(Author’s Note: please enjoy this excerpt from a bigger project that I am working on that features short spotlights on people who have been influential in conservation. More on this project soon, I promise!)
Barry Lopez gave us a different perspective on nature: where others wrote about conquering the wild, Lopez writings suggested that we be humbled by it.
Across ice sheets, deserts, forests, and rivers, Lopez walked the edge of the human and the wild, asking the kind of questions most people are too busy to sit with. What does it mean to belong to a place? How do we treat a landscape like a relative, not a resource? How do we listen to the land?
Photo Credit: Peter DaSilva for The New York Times
Born in 1945, Lopez was a natural observer. He spent much of his early life between New York and California, eventually settling in Oregon, where he would spend decades quietly crafting some of the most lyrical, profound nature writing of the 20th century. His best-known book, Arctic Dreams, is both an exploration of the far north and a meditation on what it means to pay deep, careful attention to the world. He wasn't just describing landscapes; he was translating them, as if trying to help readers hear something they hadn’t noticed before.
Lopez believed in science, but he also believed in wonder. He wrote with reverence for Indigenous knowledge, for the unseen networks of life beneath our feet, for the stories embedded in stone and ice and wind. In Of Wolves and Men, he traced not just the biology of wolves, but the mythology, the hatred, the love, and the cultural weight those animals carry. His work was a bridge between worlds, between disciplines, between people and place.
He was no firebrand like Edward Abbey. Lopez was quieter. While Abbey shook his fist at the world, Barry Lopez opened his palms to it. But that doesn’t mean he was passive. His words pushed back against a culture of extraction and arrogance. He believed that storytelling was a moral act, and that how we speak about the land reflects how we treat it. He once wrote, “Sometimes we need a story more than food to stay alive.” For Lopez, those stories were rooted in ecology, but nourished by empathy and feeling.

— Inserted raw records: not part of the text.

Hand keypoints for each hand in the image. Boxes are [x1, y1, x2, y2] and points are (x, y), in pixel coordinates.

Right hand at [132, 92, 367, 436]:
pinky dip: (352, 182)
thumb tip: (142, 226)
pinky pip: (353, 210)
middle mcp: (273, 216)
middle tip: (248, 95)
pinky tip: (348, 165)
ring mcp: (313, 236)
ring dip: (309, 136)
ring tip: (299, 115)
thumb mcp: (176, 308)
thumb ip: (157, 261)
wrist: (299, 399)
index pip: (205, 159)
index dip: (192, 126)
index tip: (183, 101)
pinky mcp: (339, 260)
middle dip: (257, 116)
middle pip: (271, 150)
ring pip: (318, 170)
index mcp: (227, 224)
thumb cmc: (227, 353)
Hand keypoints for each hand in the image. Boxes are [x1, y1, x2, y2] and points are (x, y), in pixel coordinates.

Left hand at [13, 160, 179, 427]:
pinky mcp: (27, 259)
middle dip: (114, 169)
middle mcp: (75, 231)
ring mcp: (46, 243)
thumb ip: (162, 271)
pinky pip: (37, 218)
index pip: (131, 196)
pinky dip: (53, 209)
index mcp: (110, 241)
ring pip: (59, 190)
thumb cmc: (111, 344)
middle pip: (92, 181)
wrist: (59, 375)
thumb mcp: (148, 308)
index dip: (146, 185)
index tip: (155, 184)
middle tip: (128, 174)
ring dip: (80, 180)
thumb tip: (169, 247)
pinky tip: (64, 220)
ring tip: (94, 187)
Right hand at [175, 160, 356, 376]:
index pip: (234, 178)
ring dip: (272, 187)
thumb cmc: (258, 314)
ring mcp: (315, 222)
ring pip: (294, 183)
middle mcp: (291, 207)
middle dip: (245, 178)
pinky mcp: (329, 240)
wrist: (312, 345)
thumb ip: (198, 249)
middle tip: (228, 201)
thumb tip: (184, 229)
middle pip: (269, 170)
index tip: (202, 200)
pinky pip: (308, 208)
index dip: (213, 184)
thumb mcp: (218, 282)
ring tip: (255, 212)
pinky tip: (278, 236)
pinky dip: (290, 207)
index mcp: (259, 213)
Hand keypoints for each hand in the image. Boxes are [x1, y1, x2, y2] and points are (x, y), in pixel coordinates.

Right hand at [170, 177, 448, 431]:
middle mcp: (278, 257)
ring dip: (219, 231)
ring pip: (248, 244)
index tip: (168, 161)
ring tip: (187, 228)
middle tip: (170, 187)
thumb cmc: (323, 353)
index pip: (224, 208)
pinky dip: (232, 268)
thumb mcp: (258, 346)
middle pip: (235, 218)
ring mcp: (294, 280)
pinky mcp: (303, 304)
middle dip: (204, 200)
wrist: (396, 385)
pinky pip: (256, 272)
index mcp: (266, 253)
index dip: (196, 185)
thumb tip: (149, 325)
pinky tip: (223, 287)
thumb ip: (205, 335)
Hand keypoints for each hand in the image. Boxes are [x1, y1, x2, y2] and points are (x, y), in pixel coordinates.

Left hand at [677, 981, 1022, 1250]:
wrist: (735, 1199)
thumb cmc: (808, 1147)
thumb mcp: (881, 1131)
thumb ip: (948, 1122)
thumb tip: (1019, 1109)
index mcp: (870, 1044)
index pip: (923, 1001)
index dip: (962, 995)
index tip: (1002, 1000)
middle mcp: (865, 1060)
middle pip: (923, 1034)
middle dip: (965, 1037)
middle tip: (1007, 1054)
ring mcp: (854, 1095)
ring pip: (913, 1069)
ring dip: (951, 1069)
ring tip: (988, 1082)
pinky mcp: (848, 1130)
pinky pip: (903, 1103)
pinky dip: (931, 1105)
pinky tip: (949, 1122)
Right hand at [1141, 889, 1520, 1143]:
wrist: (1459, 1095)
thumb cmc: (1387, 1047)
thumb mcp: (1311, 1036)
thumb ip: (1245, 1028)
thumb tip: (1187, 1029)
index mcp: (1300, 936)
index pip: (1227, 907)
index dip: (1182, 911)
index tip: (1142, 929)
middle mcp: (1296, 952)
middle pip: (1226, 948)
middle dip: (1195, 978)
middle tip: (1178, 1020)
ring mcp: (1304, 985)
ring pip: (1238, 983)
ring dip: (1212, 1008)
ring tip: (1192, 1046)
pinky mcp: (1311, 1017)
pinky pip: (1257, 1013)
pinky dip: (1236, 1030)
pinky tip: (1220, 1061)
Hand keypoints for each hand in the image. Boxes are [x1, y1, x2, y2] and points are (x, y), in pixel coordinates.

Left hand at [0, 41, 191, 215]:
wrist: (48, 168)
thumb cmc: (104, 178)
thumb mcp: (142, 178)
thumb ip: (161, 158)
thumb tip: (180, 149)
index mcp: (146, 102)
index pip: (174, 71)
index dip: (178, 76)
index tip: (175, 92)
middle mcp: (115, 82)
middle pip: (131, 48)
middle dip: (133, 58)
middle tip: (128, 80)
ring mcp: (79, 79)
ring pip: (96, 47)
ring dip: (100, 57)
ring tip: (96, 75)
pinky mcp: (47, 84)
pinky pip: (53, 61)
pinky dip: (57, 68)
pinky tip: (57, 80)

He died in 2020, leaving behind a legacy of writing that asks readers to slow down, look closely, and live with a deeper sense of responsibility to each other and the planet.
➤ Why He Matters
Barry Lopez offered an alternative to the dominant narrative of nature as something to be used or overcome. He treated landscapes as moral and emotional touchstones, worthy of respect, complexity, and care. His writing continues to shape how scientists, artists, and everyday people think about place, presence, and responsibility.
➤ What You Can Do
– Read slowly. Pick up one of Lopez's books and let the quiet truths settle in.
– Practice listening to the land. Go for a walk with no agenda. Notice, don't name. Just observe.
– Tell stories. Share your experiences with the wild, however small. In Lopez’s world, storytelling wasn’t a luxury, it was an ethic.
🌍 Side Trail: Travel with Wonder
📚 Read:
– Arctic Dreams - Lopez’s National Book Award–winning meditation on the Arctic, full of science, awe, and deep listening.
– Of Wolves and Men - an exploration of the biological and cultural life of wolves, and our complex relationship with them.
– Horizon - his sweeping final work, part travelogue, part spiritual reflection on human history and ecological entanglement.
🎧 Listen:
– To the Best of Our Knowledge (Episode: “Living with Animals”) includes a thoughtful segment on Lopez’s views on coexistence and the ethics of presence.
– Emergence Magazine Podcast. Many of Lopez’s essays and talks appear here, focusing on sacred geography and storytelling.
🎥 Watch:
– Barry Lopez: Horizon (Oregon Public Broadcasting). A short, poetic look at Lopez’s worldview as he reflects on decades of travel and writing.
– The Nature of Things: Stories That Sustain Us. Not specific to Lopez, but deeply in line with his ethos.
🌿 Do:
– Visit a place you think you already know, your backyard, a local trail, and see it with Lopez’s eyes: slowly, attentively, and with reverence.
– Start a “place journal.” Note the wind, the light, the smells, the birdsong. You don’t have to be a writer to keep a record. You just have to care.
Barry Lopez is one of my heroes. His work resonates with me in a way few others do. Thank you for articulating so well why his work matters. His death was such a loss. We need his voice now more than ever.